# [DOCUMENT PASSAGE]
'''
# California legal smoking and vaping age, increased to 21



## Yiannaki (14/6/16)

http://sacramento.cbslocal.com/2016...vaping-age-increases-to-21-starting-thursday/


----------



## Spydro (14/6/16)

Typical of California bandwagons that are like yo-yo's and will change nothing at all beyond the hoards of young people there who will just be breaking yet another CA law same as they have done for generations. 

When I started my Vietnam service in the mid 60's in a California boot camp, then first duty assignment also in California the legal smoking and drinking age was 21 there. I was 18, had been smoking full time for 5 years, drinking almost as long (both illegally in the state I came from that was also a 21 age state with only state owned/controlled liquor stores). It mattered not that I was 18 on base at the PX, club or bowling alley where I could buy smoke and drink for give away prices ($1 a carton for smokes and $0.05 for a beer or drink was cheap even way back then). Nor did it off base in town as many of the local business folks had the opinion that if you were old enough to die for the country you were also old enough to smoke and drink. If ever "carded" for your age at all, a military ID got you served. And in some bars and stores your money was no good at all... they served you free booze/gave you free packs of cigarettes if you were military. After boot camp I could smoke anywhere at any time in CA (including while living there after the military until I left the state in 1976), with no non smoking areas I ever found all those years in CA.
'''
# [PROVIDED INFORMATION]
'''
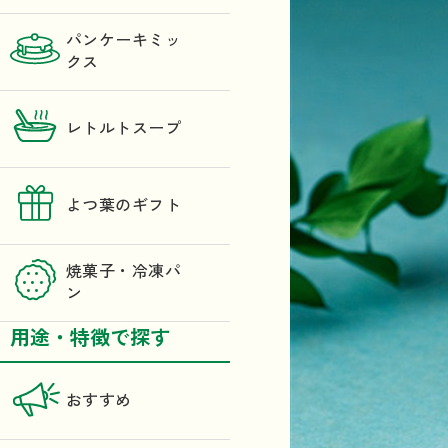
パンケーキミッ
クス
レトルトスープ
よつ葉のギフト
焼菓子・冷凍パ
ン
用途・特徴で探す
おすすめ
'''
'''
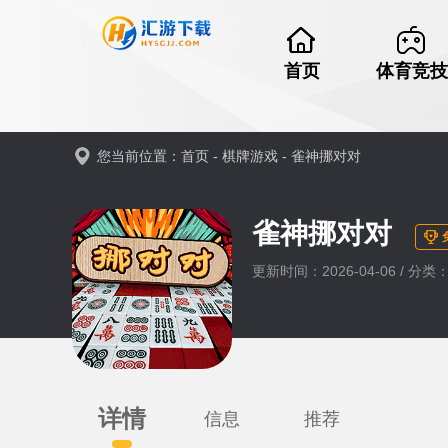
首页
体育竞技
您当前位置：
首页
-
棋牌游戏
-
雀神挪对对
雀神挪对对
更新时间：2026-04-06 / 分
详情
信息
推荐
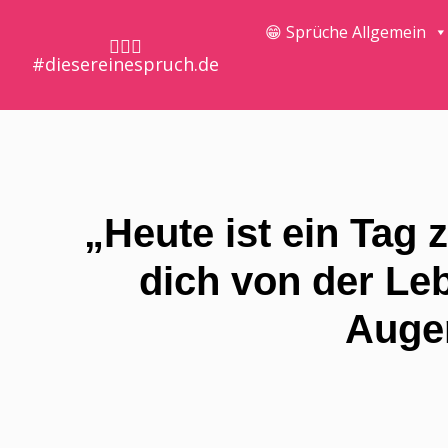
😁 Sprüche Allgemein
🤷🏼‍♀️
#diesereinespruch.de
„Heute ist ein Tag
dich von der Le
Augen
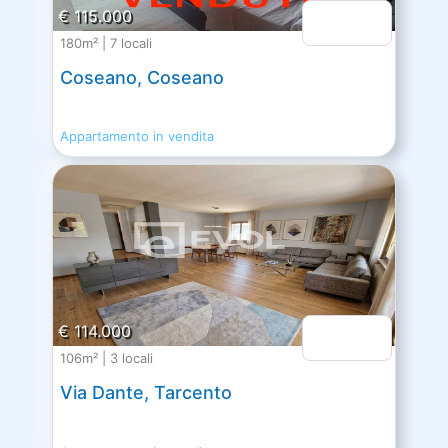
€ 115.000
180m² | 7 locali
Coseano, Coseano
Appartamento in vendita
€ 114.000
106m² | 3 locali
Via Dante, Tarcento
'''
# [DIRECTIVE 1]
Copy the forum thread on California's smoking and vaping age word for word, from "## Spydro (14/6/16)" up to and including "done for generations.".
# [DIRECTIVE 2]
Pick up the forum thread on California's smoking and vaping age at the point where it stops and keep writing it.

# [RESULT 1]
## Spydro (14/6/16)

Typical of California bandwagons that are like yo-yo's and will change nothing at all beyond the hoards of young people there who will just be breaking yet another CA law same as they have done for generations.

# [RESULT 2]
Reactions: Like 3


----------



## Rob Fisher (14/6/16)

Spydro said:


> Typical of California bandwagons that are like yo-yo's and will change nothing at all beyond the hoards of young people there who will just be breaking yet another CA law same as they have done for generations.
> 
> When I started my Vietnam service in the mid 60's in a California boot camp, then first duty assignment also in California the legal smoking and drinking age was 21 there. I was 18, had been smoking full time for 5 years, drinking almost as long (both illegally in the state I came from that was also a 21 age state with only state owned/controlled liquor stores). It mattered not that I was 18 on base at the PX, club or bowling alley where I could buy smoke and drink for give away prices ($1 a carton for smokes and $0.05 for a beer or drink was cheap even way back then). Nor did it off base in town as many of the local business folks had the opinion that if you were old enough to die for the country you were also old enough to smoke and drink. If ever "carded" for your age at all, a military ID got you served. And in some bars and stores your money was no good at all... they served you free booze/gave you free packs of cigarettes if you were military. After boot camp I could smoke anywhere at any time in CA (including while living there after the military until I left the state in 1976), with no non smoking areas I ever found all those years in CA.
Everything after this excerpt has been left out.